4.2. Data Acquisition

The Free Electron Laser FERMI currently operates at a repetition rate of 50 Hz (10 Hz at the time of the experiment). This is determined by the operation rate of the LINAC that accelerates the electron bunches used to generate the FEL pulses. Single-shot ion TOF traces (Figure 3) are acquired, tagged with a progressive integer (“bunchnumber”) and stored along with a wide selection of experimental parameters and machine parameters, for post-processing. The relevant single-shot quantities for us are the FEL energy per pulse ($I0$), the UV energy per pulse ($I_{\mathrm{UV}}$), and the integrated area a of the TOF peak of interest (specifically the ${}^{20}$Ne${}_2^{+}$ peak).

A preset number of single-shot values $a_j$ at nominally identical conditions are acquired and aggregated into a datapoint $A_i$; one in three shots is a blank shot (no gas sample), which is subtracted from the average to eliminate spurious signals (Equation (9)). Although in reality the bunchnumber is never reset, i.e., each bunchnumber is unique since the inception of FERMI, for the purpose of this work we will think of it as spanning a range $j=\{1..m\}$ for each datapoint. A set of datapoints at a sequence of delay values constitutes a delay scan. Delay scans are averaged into a global delay scan, where each scan enters with the weight determined in Equation (8).

4.3. Data Reduction

From the single-shot values we build a datapoint as follows:

$$A_i=\frac{{\displaystyle \sum _{j=\mathrm{gas}}}{a}_j}{{\displaystyle \sum _{j=\mathrm{gas}}}{\left(I{0}_j\right)}^p}-\frac{{\displaystyle \sum _{j=\mathrm{blank}}}{a}_j}{{\displaystyle \sum _{j=\mathrm{blank}}}{\left(I{0}_j\right)}^p}$$

(9)

with the new index i labelling sets of nominally identical measurements at a series of pump-probe delays $d_i$. ${\tilde{A}}_i$ is the analogue of $A_i$ with UV off. We consider equally spaced delays, so $d_i=\Delta t\times i(i=0..n)$. Let us note that single-shot data can be excluded from the sum by applying in post-analysis suitable filter conditions (e.g., a threshold on $I0$, or on the quality of the FEL spectrum); for this reason the number of single-shots aggregated into a datapoint is not strictly constant. For each i we define the quantity $S_i=A_i/{\tilde{A}}_i-1$: this is the base datapoint of a delay scan (Figure 4). The integer p in Equation (9) is the normalization order; for the data presented in Ref. [1] we chose $p=0$, i.e., no normalization. Let us also note that the intensity of the UV pulse was kept constant and is very stable, so it does not appear in the data processing. Let us finally note that at negative delays, and large positive delays we expect the UV to have no effect, i.e., $S_i=0$.

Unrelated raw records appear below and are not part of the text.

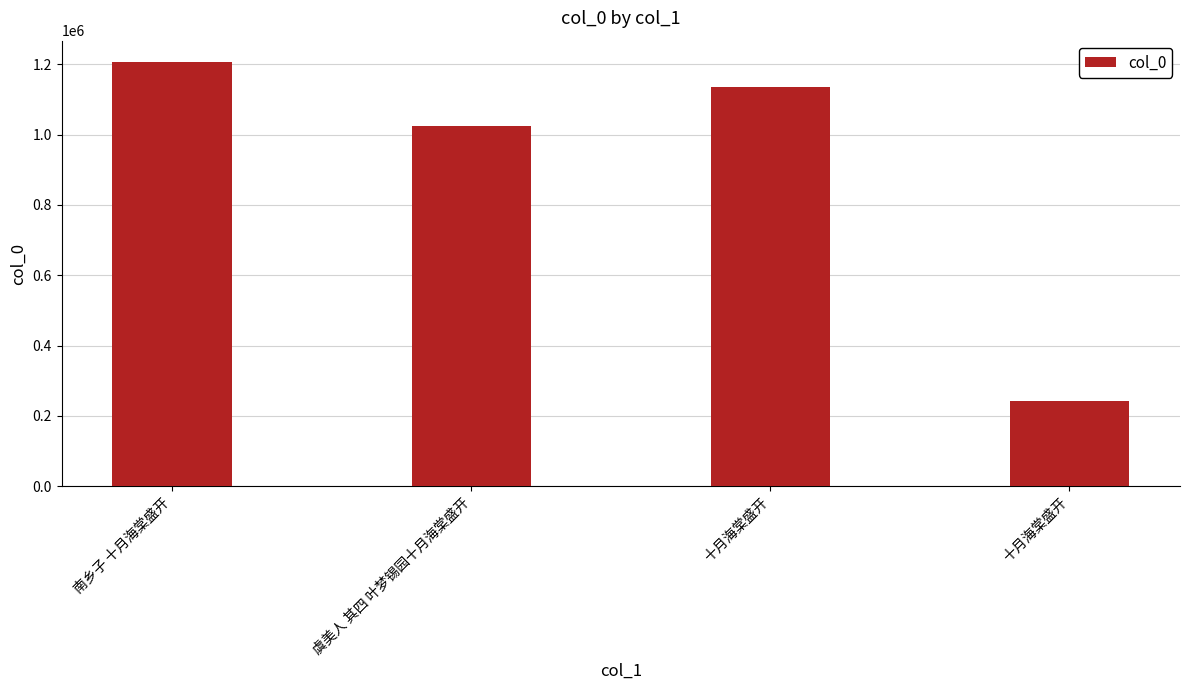

How many bars are there in total?

4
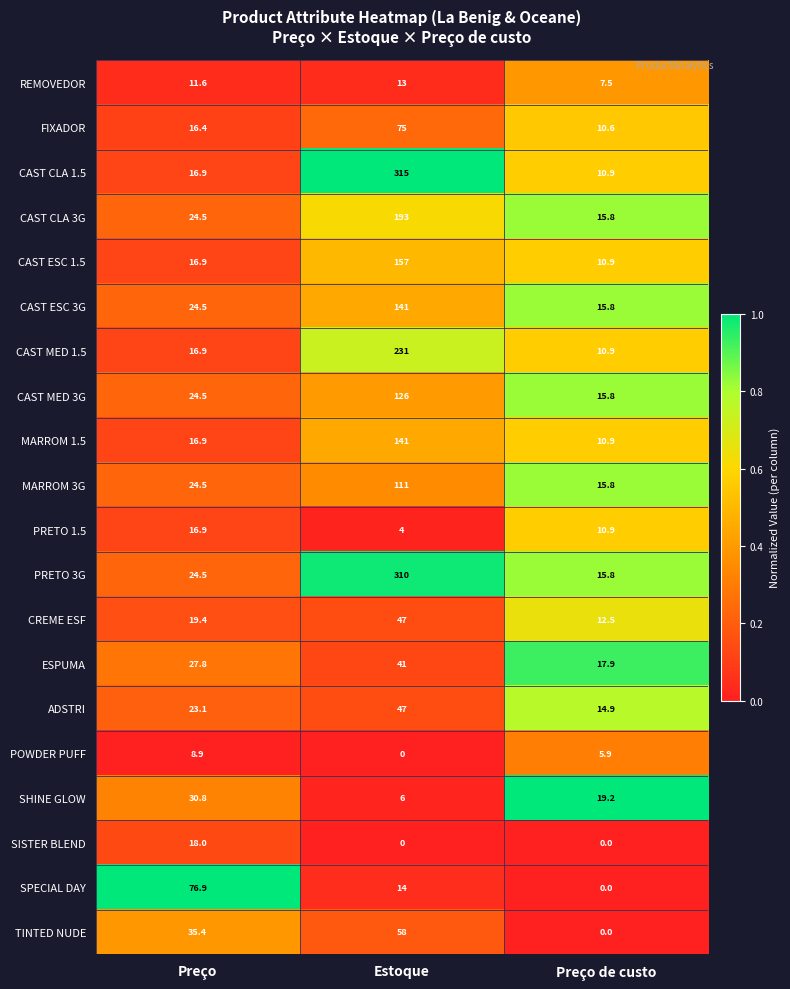

At which category does the chart reach its peak across all series?

Estoque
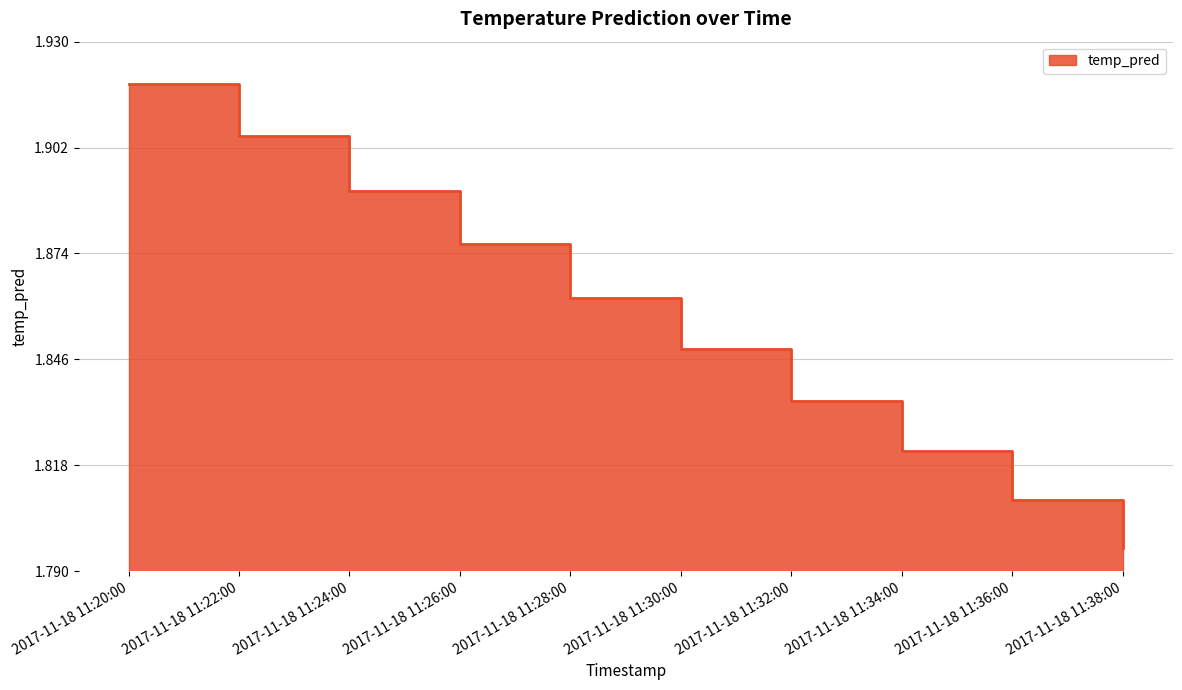

What is the ratio of the value at 2017-11-18 11:24:00 to the value at 2017-11-18 11:32:00?

1.0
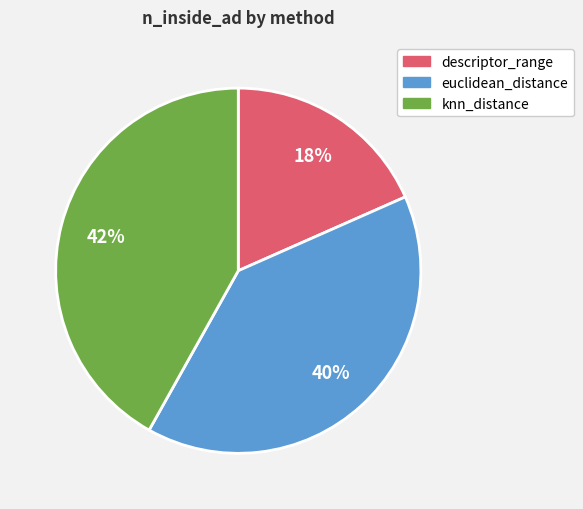

What is the largest slice in the pie chart?

knn_distance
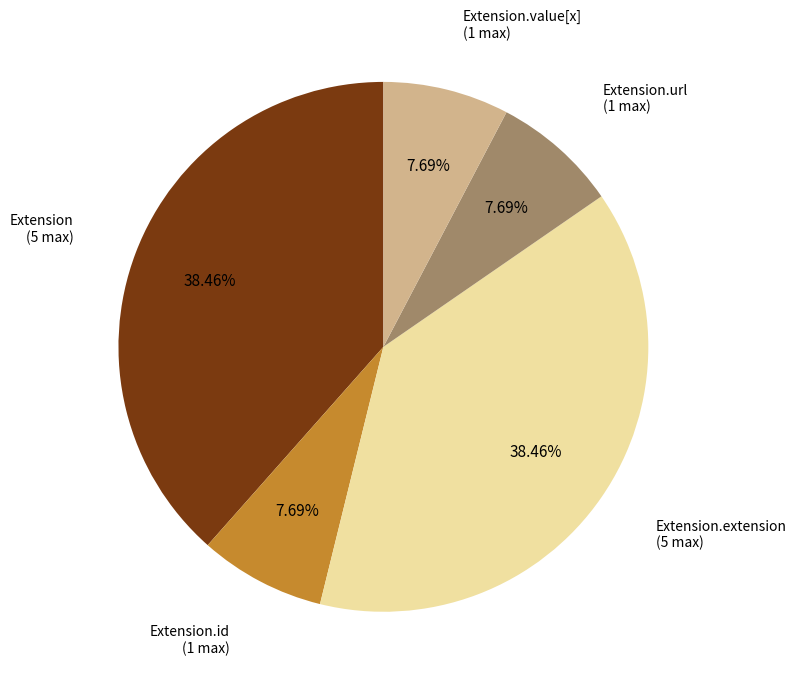

Is there any slice that represents more than half of the pie?

No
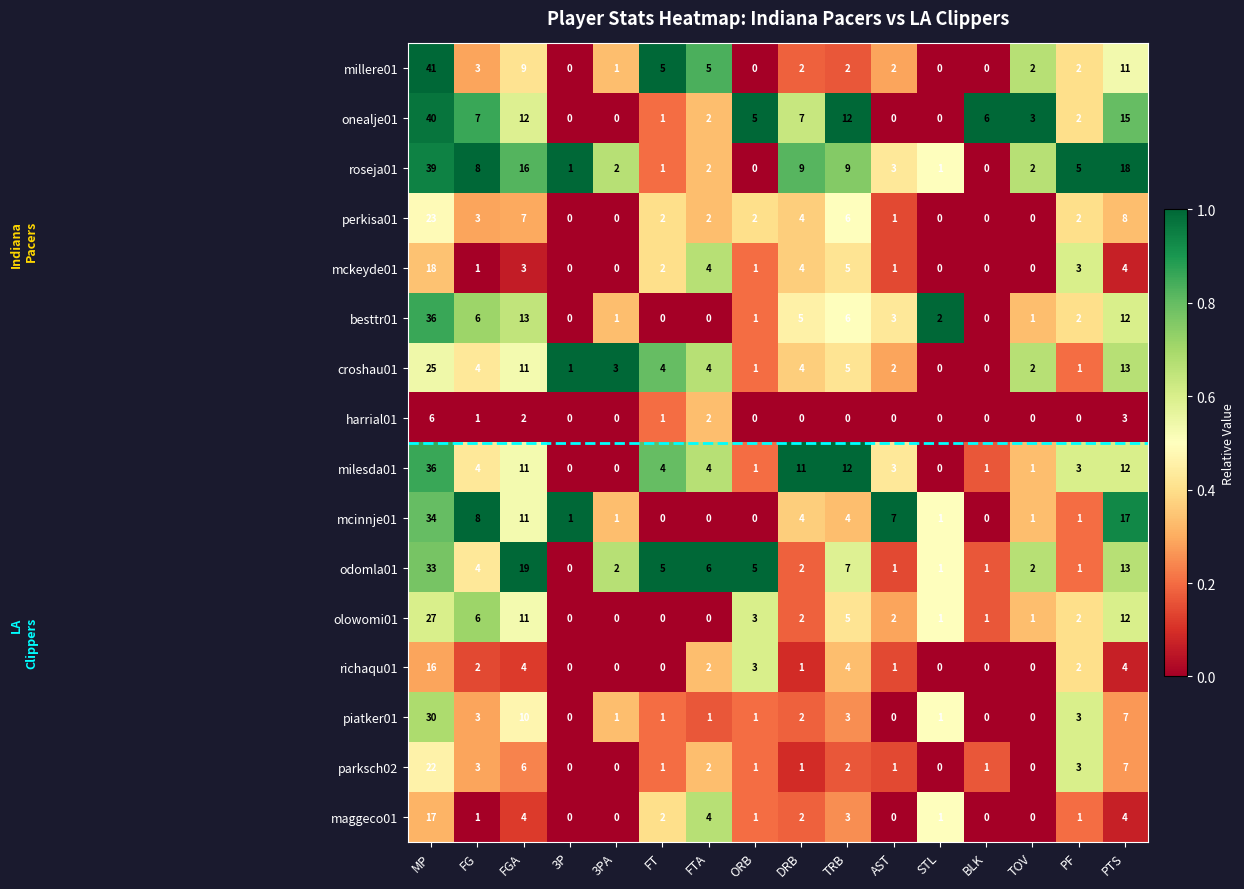

Which series has the largest range (max minus min)?

millere01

Figure 4. Schematic representation of the generation of a delay scan $\left\{S_i\right\}$, as a function of pump-probe delay $\left\{d_i\right\}$ from single-shot data $a_j$. The green (red) dots symbolize shots that pass (fail) the filter conditions.

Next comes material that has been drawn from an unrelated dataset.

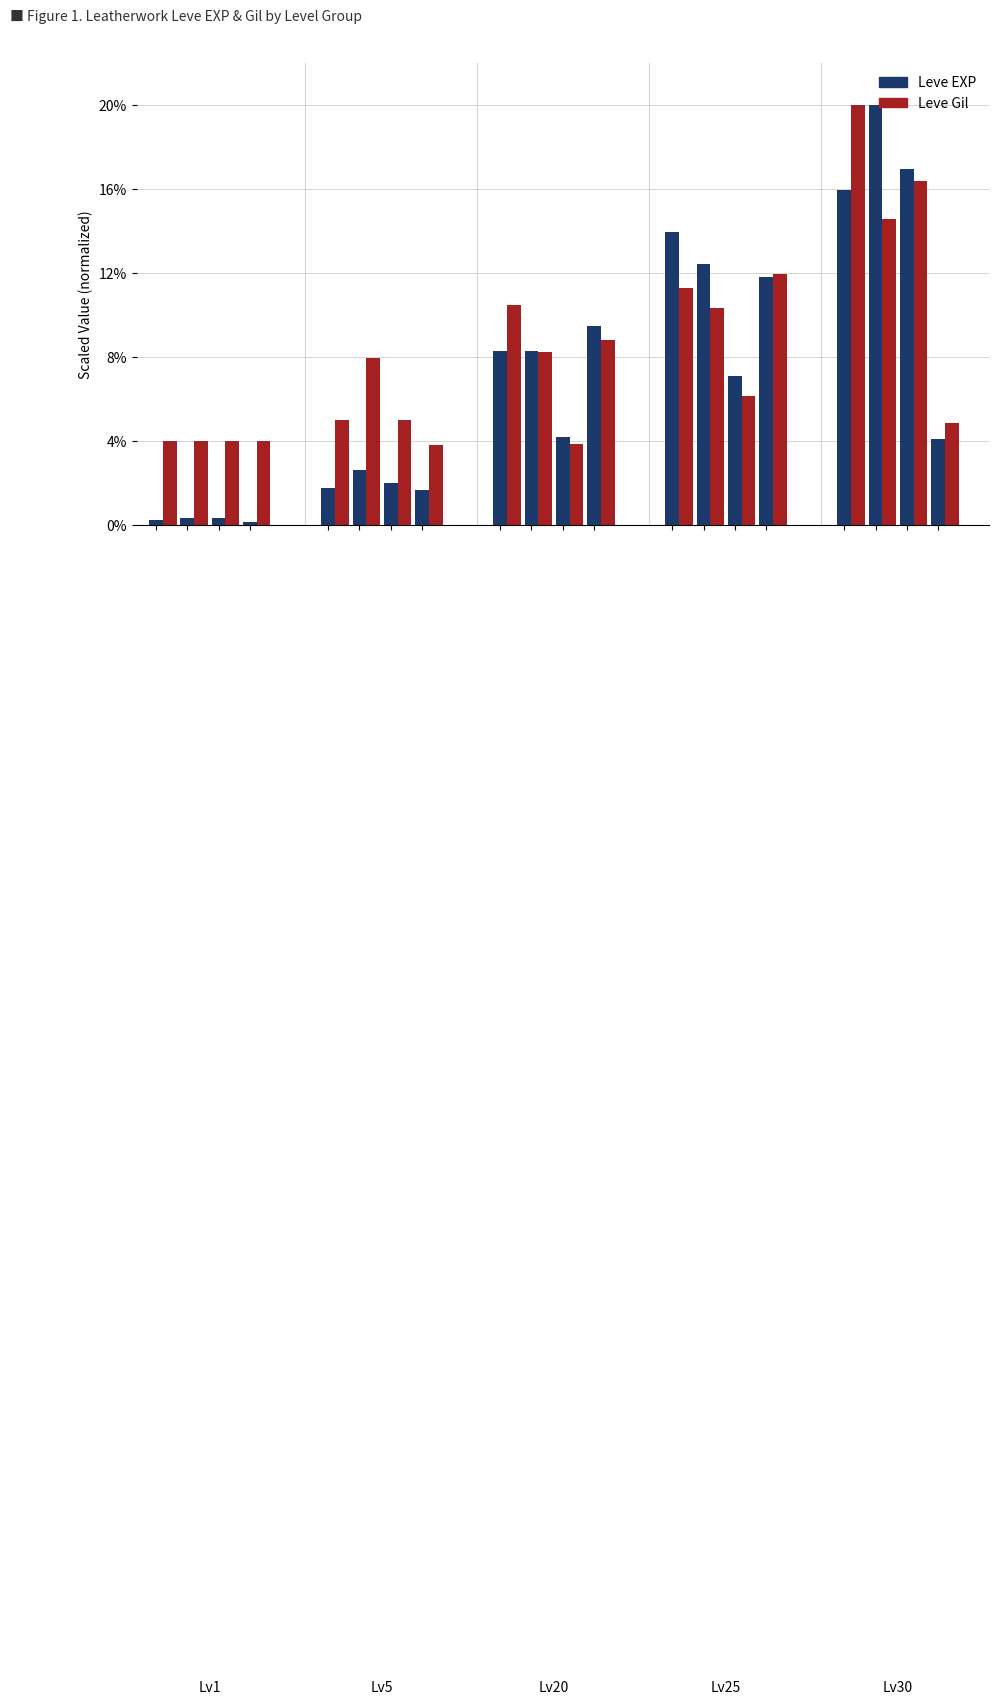

At how many categories does at least one series exceed 10?

7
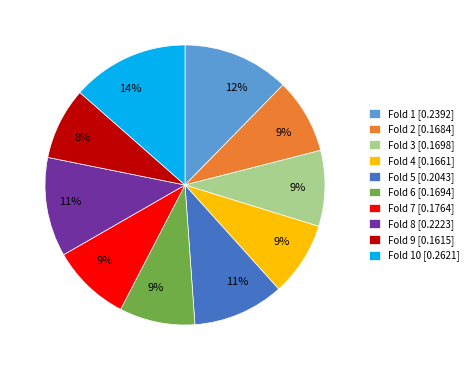

To the nearest percent, what is the average slice percentage?

10%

Figure 4. Schematic representation of the generation of a delay scan $\left\{S_i\right\}$, as a function of pump-probe delay $\left\{d_i\right\}$ from single-shot data $a_j$. The green (red) dots symbolize shots that pass (fail) the filter conditions.

5. Conclusions

Although rather simple, the method proposed has many advantages and applications. It provides a quick and reliable method to evaluate the quality of a measurement in real time, even when the shape of the expected signal is unknown. In fact, in the approximation of white noise, and of an unstructured pump-probe signal, it provides a first coarse estimate of the signal shape, and thus of the delay range that needs to be scanned. In post-analysis it provides an unbiased criterion to include each scan in an averaged measurement.